SELECTED PASSAGE:
___

Decentralized storage

In this module, you will learn about how we can build an architecture based on a peer-to-peer network that allows a community to store data forever, with all the benefits of decentralization.

Such an architecture is the first step towards building a blockchain.

Goal: storing data forever

Imagine you are a member of a community of authors of digital content. You would like any member to be able to store their new content so that it stays available for any member forever, or at least as long as this community exists in some form.

If you were in charge of solving this problem, and don't already have a tool built for this purpose, how would you do it? Take a couple of minutes to think about it.

Traditional approach

A common solution is to use a cloud storage service, hosted by some large multinational company.

What could be the issues with this approach?

This company may:

disappear or simply decide to stop offering this service
have technical issues that make your data unavailable
decide that your content is against its new terms of service and delete it
prevent some members or entire countries from accessing the service
etc.

___

TO DO:
1. Answer these questions using the decentralized storage text.
(a) According to the text, what is such an architecture the first step toward building?
(b) Under "Traditional approach," what common solution is named?
(c) How long should a member's new content stay available to other members?
2. Pick up the decentralized storage text after its list of things the company may do, and keep writing it.

MATERIAL:
___

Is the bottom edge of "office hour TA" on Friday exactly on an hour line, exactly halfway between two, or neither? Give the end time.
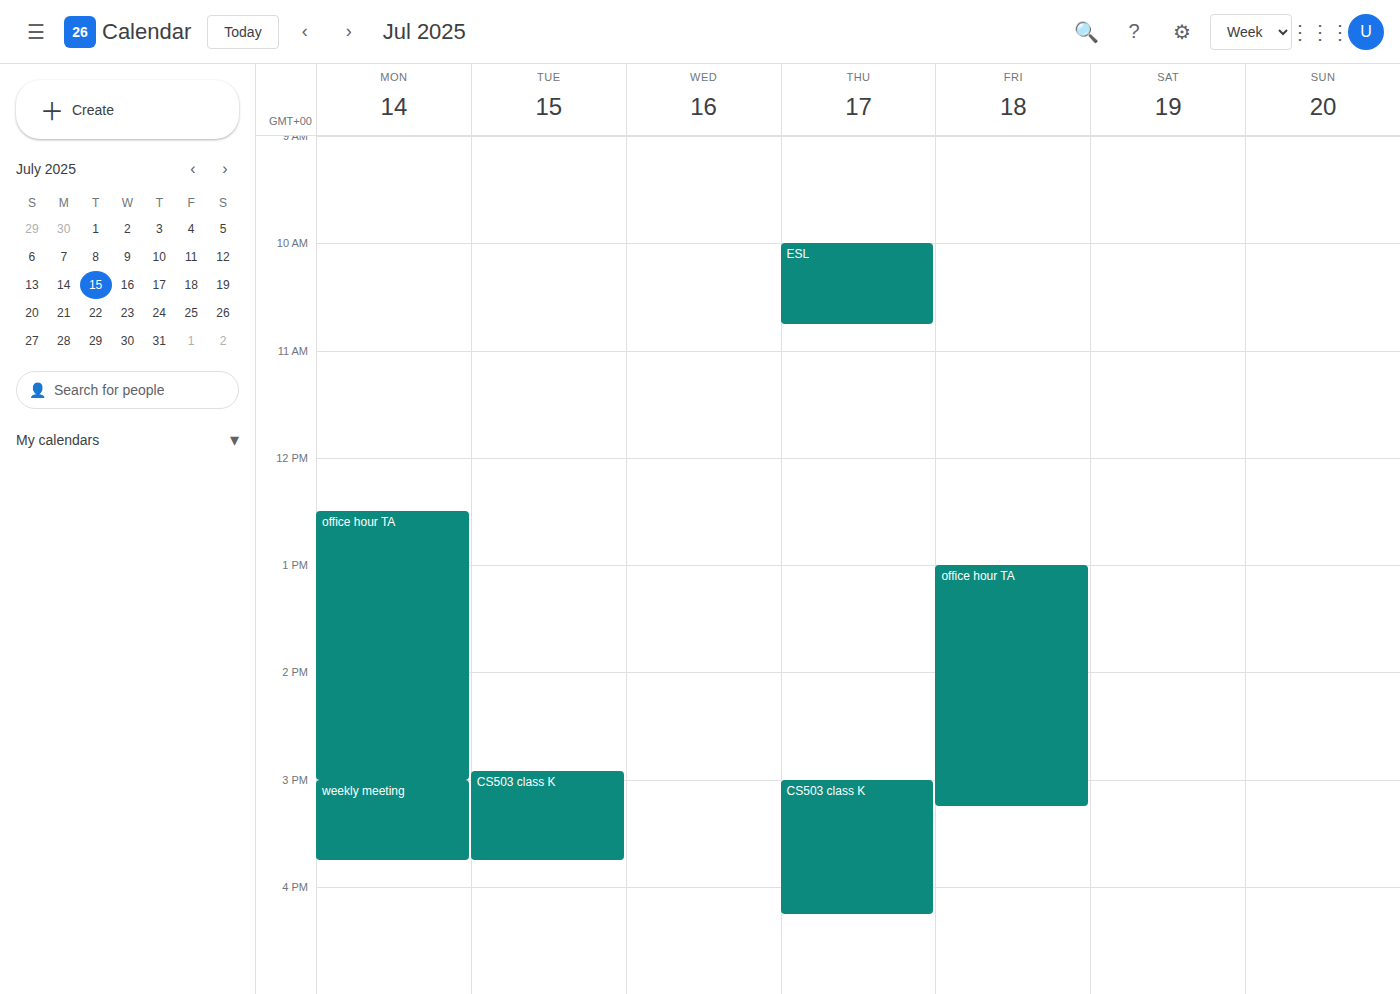
3:15 PM -- neither: a quarter of the way from the 3 PM line to the 4 PM line.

___

ANSWERS FOR THIS EXERCISE:
1.
(a) A blockchain.
(b) A cloud storage service hosted by some large multinational company.
(c) Forever, or at least as long as the community exists in some form.

2.
Picking a company for your community's needs means having to trust that this company will continue offering the service to all your members without restrictions, for a very long time.

This is what we call a centralized approach: a single entity is in charge of everything, and users need to trust that it won't unilaterally stop offering the service as you expect. Unfortunately, you can never fully trust a single entity.

Decentralized approach

Avoiding the issues that come with centralization means using decentralization: splitting the responsibility of the service between many entities, so that no small group of entities may prevent any user from using the service.

How would you design a simple decentralized architecture to store the community's data and make it available?

First, let's assume that many members of the community each have a single computer that they dedicate to this service. The community will have to agree on what software to run on these computers. We will call each running instance of this software a node.

For a very basic architecture, we could have every node:

store all of the data from the community
be able to communicate with every other node (know each node's IP address).

To upload data, for example a file, members would simply send that file and its name to every other node, which would then store it.

To download data, a member could send a request for the file having a given name, to any of the nodes, and that node would send it to them. If for some reason, the node is not available or rejects the request, they can simply try with another node.

To join the community, a new user would just need to know the address of one node, request the list of all the other nodes, the list of all files, and start downloading their content.

As long as one node is still running the software, and a member is connected to the internet, they will be able to download the content.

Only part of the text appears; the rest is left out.